Data supplied:
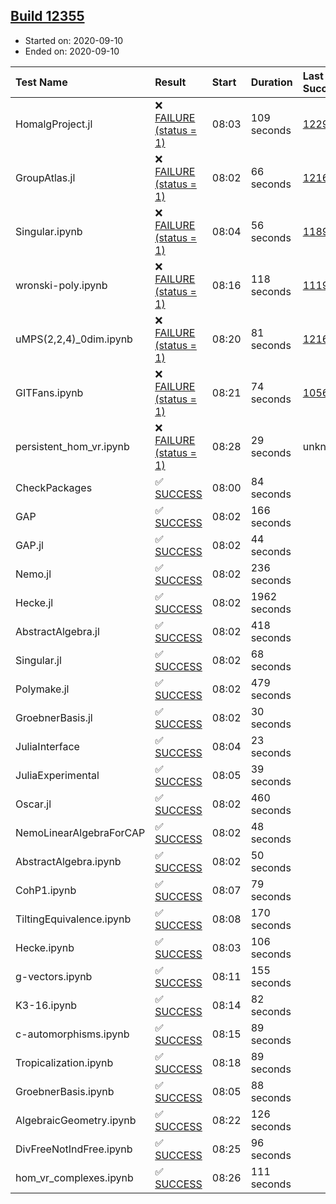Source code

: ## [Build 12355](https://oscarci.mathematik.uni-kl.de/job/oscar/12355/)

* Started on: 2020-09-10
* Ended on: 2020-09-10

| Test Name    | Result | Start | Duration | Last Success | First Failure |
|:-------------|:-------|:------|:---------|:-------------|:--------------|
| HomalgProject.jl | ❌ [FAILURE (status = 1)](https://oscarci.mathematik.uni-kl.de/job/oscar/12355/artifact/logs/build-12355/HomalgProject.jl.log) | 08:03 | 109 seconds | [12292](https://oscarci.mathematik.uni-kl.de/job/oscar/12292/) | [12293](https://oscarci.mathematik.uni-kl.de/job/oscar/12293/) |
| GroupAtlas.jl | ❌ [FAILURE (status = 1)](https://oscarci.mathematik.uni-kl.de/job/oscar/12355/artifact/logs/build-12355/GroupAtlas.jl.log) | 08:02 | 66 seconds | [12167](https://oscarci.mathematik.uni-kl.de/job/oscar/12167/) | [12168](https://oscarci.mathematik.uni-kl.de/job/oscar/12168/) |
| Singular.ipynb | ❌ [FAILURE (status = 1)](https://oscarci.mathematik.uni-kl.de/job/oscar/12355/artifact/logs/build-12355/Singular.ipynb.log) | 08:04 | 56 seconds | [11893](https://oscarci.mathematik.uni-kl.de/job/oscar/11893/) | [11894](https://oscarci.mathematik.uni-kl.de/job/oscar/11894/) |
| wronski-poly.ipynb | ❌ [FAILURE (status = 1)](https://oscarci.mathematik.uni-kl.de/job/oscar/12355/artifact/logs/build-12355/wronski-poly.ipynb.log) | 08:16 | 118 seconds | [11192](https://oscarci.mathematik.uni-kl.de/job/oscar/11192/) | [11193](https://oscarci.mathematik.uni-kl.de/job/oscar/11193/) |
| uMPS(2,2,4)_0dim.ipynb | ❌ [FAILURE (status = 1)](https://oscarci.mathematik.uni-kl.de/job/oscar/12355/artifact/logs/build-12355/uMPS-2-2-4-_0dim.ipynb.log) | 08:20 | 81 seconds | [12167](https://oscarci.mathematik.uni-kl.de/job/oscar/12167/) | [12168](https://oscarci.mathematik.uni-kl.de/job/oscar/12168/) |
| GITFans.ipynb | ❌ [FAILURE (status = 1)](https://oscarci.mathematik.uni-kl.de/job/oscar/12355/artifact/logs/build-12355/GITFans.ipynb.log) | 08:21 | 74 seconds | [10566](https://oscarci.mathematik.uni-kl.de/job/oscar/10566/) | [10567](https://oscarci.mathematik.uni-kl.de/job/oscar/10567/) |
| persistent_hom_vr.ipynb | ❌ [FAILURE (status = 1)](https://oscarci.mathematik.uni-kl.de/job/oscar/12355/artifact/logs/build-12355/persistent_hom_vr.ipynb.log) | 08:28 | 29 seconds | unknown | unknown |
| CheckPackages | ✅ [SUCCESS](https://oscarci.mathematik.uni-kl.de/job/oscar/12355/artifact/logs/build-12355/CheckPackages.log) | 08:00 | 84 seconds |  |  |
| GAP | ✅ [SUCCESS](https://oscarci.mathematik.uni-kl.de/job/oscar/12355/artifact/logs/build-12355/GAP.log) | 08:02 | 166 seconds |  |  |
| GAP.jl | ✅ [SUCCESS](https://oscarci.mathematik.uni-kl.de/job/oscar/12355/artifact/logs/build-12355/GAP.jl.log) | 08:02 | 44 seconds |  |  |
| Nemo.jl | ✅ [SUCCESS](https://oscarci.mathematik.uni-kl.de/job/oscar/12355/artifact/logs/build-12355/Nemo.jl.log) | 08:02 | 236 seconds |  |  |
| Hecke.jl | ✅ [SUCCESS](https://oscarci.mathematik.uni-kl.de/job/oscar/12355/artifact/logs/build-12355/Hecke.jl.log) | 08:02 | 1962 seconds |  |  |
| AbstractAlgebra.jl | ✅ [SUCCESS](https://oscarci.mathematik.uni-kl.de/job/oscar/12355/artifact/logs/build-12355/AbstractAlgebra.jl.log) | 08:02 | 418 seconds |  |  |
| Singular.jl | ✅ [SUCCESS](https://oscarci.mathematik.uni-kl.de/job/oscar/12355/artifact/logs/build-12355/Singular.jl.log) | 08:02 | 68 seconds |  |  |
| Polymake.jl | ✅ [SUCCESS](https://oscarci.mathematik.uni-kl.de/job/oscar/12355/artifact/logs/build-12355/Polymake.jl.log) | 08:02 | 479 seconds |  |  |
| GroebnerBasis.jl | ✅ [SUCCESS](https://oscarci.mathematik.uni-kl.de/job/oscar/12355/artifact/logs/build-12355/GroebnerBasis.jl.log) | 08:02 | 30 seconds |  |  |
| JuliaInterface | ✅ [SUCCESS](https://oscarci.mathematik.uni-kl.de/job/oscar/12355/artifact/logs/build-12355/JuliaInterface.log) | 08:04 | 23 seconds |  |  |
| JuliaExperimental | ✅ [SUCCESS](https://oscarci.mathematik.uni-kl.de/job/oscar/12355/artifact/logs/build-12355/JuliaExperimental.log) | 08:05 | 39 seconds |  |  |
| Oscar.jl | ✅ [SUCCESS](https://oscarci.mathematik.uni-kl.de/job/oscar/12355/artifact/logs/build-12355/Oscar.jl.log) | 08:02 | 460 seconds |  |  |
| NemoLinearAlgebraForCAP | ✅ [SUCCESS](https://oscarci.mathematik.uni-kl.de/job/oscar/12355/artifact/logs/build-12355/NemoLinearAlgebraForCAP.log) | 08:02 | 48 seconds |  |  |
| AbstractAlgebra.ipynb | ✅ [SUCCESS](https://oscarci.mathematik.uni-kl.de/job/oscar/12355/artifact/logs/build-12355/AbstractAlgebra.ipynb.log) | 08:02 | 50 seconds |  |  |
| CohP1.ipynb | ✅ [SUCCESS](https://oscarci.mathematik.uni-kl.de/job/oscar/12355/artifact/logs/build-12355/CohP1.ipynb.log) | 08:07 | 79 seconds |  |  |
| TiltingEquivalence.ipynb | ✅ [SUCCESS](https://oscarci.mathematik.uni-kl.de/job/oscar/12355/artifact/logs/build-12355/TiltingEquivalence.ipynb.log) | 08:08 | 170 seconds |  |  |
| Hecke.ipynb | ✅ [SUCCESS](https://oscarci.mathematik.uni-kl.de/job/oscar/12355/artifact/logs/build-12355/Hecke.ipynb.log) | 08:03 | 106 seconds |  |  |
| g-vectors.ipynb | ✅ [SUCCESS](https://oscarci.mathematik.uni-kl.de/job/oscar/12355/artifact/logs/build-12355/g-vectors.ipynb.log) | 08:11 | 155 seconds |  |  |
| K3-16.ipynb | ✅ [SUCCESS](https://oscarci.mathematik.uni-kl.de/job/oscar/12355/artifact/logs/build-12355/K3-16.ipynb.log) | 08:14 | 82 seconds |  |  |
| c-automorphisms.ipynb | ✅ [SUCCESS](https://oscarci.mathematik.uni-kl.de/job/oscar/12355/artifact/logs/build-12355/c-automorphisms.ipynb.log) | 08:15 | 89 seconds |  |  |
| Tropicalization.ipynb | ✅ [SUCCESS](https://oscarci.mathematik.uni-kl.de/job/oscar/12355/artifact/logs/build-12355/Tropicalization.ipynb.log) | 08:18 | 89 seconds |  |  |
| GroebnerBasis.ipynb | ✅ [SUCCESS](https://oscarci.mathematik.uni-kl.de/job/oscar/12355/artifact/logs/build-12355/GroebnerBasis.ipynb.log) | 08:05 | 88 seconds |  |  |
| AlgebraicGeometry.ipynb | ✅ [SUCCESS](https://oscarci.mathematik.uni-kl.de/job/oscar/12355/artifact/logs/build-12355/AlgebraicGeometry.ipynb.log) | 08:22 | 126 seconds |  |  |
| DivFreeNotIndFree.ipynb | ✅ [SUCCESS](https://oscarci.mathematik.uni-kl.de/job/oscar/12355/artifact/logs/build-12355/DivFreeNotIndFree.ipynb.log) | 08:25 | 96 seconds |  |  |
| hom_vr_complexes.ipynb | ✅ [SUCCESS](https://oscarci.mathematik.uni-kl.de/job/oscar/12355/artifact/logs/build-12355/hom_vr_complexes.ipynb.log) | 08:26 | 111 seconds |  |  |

Assignment:
Switch "Duration" to "Runtime" in the lines from the one containing "First Failure |" to the one containing "GroupAtlas.jl | ❌", and give only those lines with everything else unchanged.

Reply:
| Test Name    | Result | Start | Runtime | Last Success | First Failure |
|:-------------|:-------|:------|:---------|:-------------|:--------------|
| HomalgProject.jl | ❌ [FAILURE (status = 1)](https://oscarci.mathematik.uni-kl.de/job/oscar/12355/artifact/logs/build-12355/HomalgProject.jl.log) | 08:03 | 109 seconds | [12292](https://oscarci.mathematik.uni-kl.de/job/oscar/12292/) | [12293](https://oscarci.mathematik.uni-kl.de/job/oscar/12293/) |
| GroupAtlas.jl | ❌ [FAILURE (status = 1)](https://oscarci.mathematik.uni-kl.de/job/oscar/12355/artifact/logs/build-12355/GroupAtlas.jl.log) | 08:02 | 66 seconds | [12167](https://oscarci.mathematik.uni-kl.de/job/oscar/12167/) | [12168](https://oscarci.mathematik.uni-kl.de/job/oscar/12168/) |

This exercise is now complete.